Damaged SLs have been injected with a wide assortment of therapeutics, and recommendations are similar to those outlined for tendinitis earlier in this chapter. Extracorporeal shockwave therapy1,12 may be beneficial.
The effects of intralesional plateletrich plasma13 and autologous stem cells14 are currently under investigation, and clinical results are promising.Successful treatment of proximal hindlimb SL desmitis is particularly challenging, and most horses treated conservatively remain lame. Neurectomy of the deep branch of the lateral plantar nerve,1,15,16 desmotomy,17 and fasciotomy14-17 may be beneficial in these horses. Fasciotomy surgery allows decompression of the compartment-like syndrome that occurs when the damaged proximal SL becomes edematous and swells within the surrounding retinaculum. The deep branch of the lateral plantar nerve within the damaged SL becomes inflamed and damaged, so a neurectomy of this nerve is performed at the same time as the fasciotomy surgery.18
For horses with acute traumatic suspensory desmitis, it is crucial to place the affected limb in a protective splint that aligns the metacarpus with the phalanges in a straight column to prevent fetlock bending. Surgical management involves fetlock arthrodesis using a dorsal plate and wires or cables to reestablish the palmar tension band. Treatment for horses with DSLD is palliative, and rest versus turnout or barefoot versus shod does not appear to alter the long-term outcome. When there is deterioration or uncontrolled clinical signs despite treatment, options include surgical fetlock arthrodesis or euthanasia.

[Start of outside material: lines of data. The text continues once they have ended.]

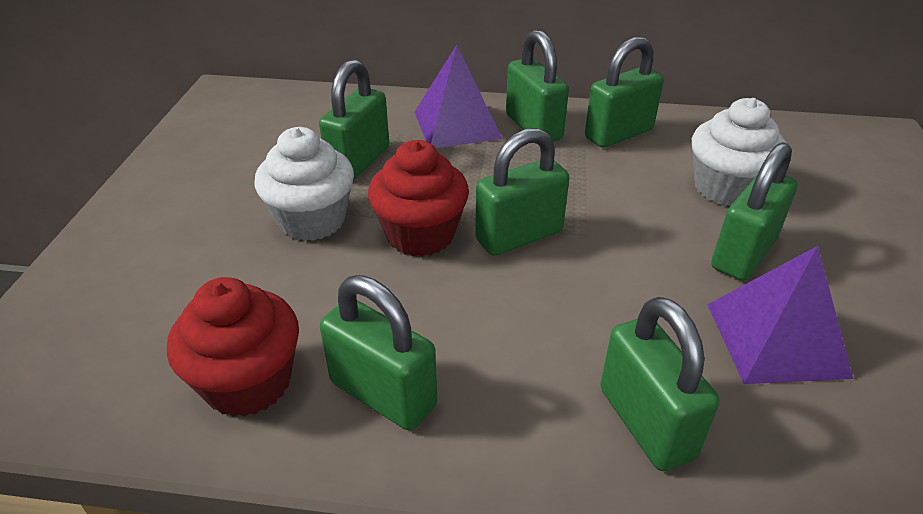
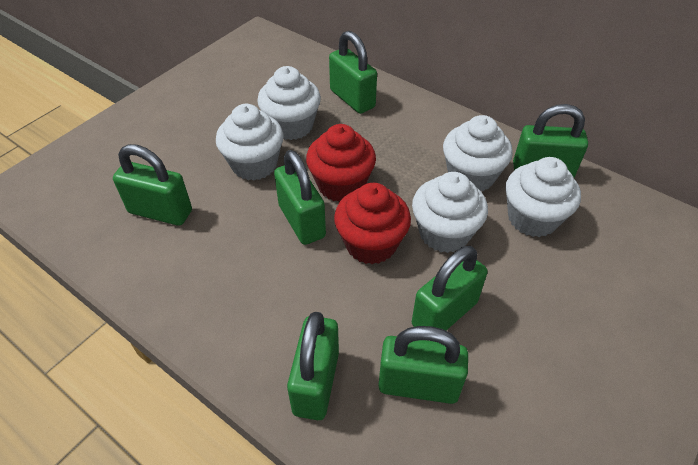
purple pyramid: [414,45,502,148] [707,246,853,384] = 2 -> none = 0
white cupcake: [254,127,354,241] [692,98,786,206] = 2 -> [216,104,284,180] [257,66,321,140] [412,172,488,253] [443,115,513,191] [505,157,581,237] = 5

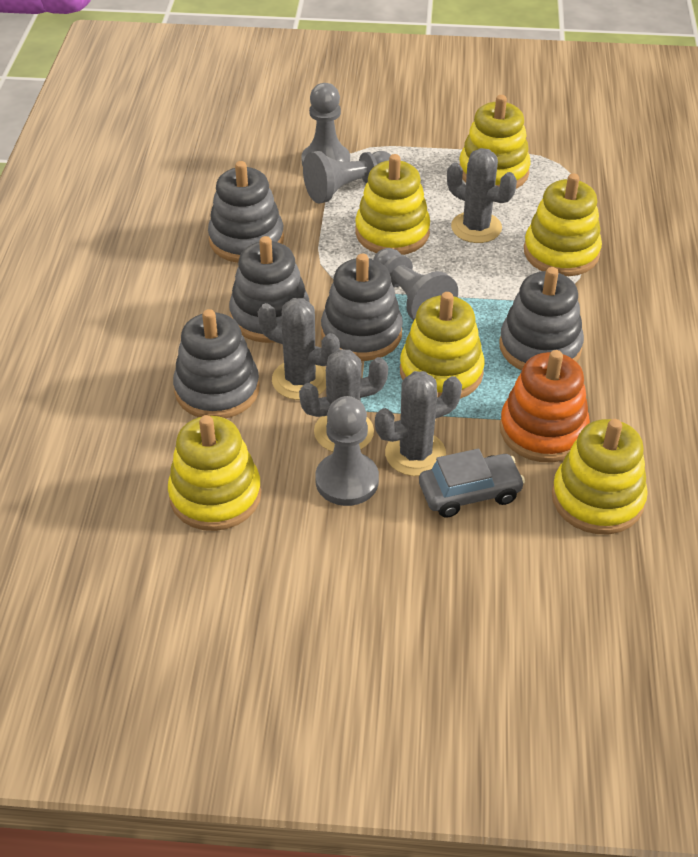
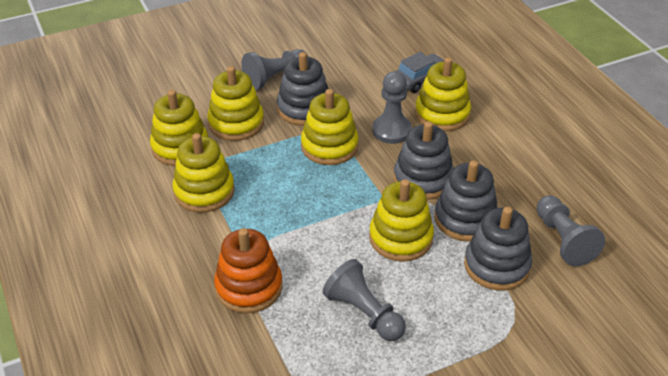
grey cactus: [258,298,340,400] [299,349,388,452] [375,371,462,476] [447,148,517,243] = 4 -> none = 0
grey stacking toy: [173,309,259,418] [208,161,284,263] [229,236,310,343] [321,254,403,361] [499,267,584,370] = 5 -> [277,52,329,126] [394,121,454,200] [435,161,498,242] [464,207,532,291] = 4

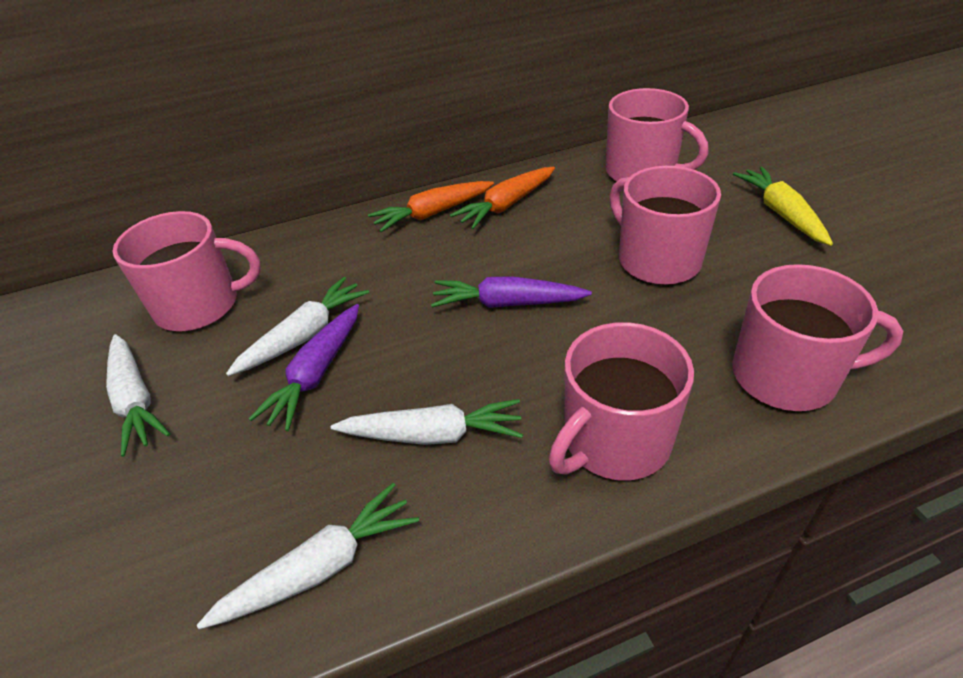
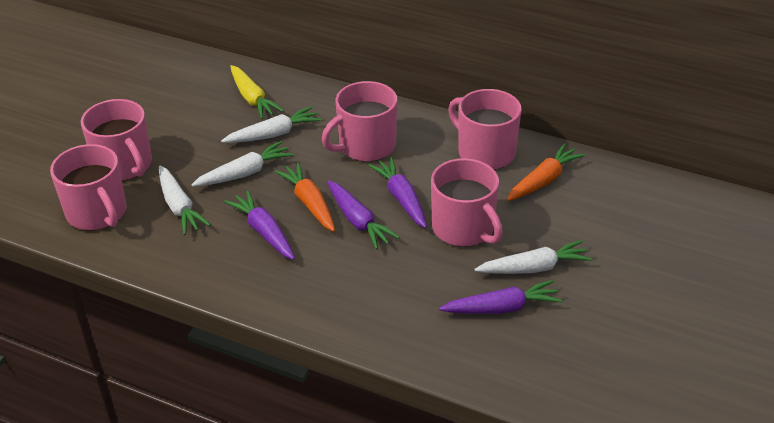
purple carrot: [249,304,359,431] [431,276,592,308] = 2 -> [224,190,295,260] [327,180,400,250] [368,157,427,228] [439,280,563,314] = 4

■ Prognosis Prognosis of SL desmitis depends on the location and severity of the injury. Uncomplicated cases with minimal disruption of the ligament can recover, and 90% of horses with acute proximal SL desmitis in the forelimb will return to full athletic function.2 Complicated, chronic, or recurrent desmitis has been associated with a worse prognosis. Chronic hindlimb proximal SL desmitis has a particularly poor prognosis, and only 14% of horses treated conservatively return to full work.2 Adjunctive medical and surgical treatments can improve prognosis in these problematic horses. Most horses with traumatic disruption of the SL can be salvaged for breeding after surgical repair. Prognosis for horses with DSLD is extremely poor, although these horses can also be salvaged with surgical arthrodesis of the fetlock joints.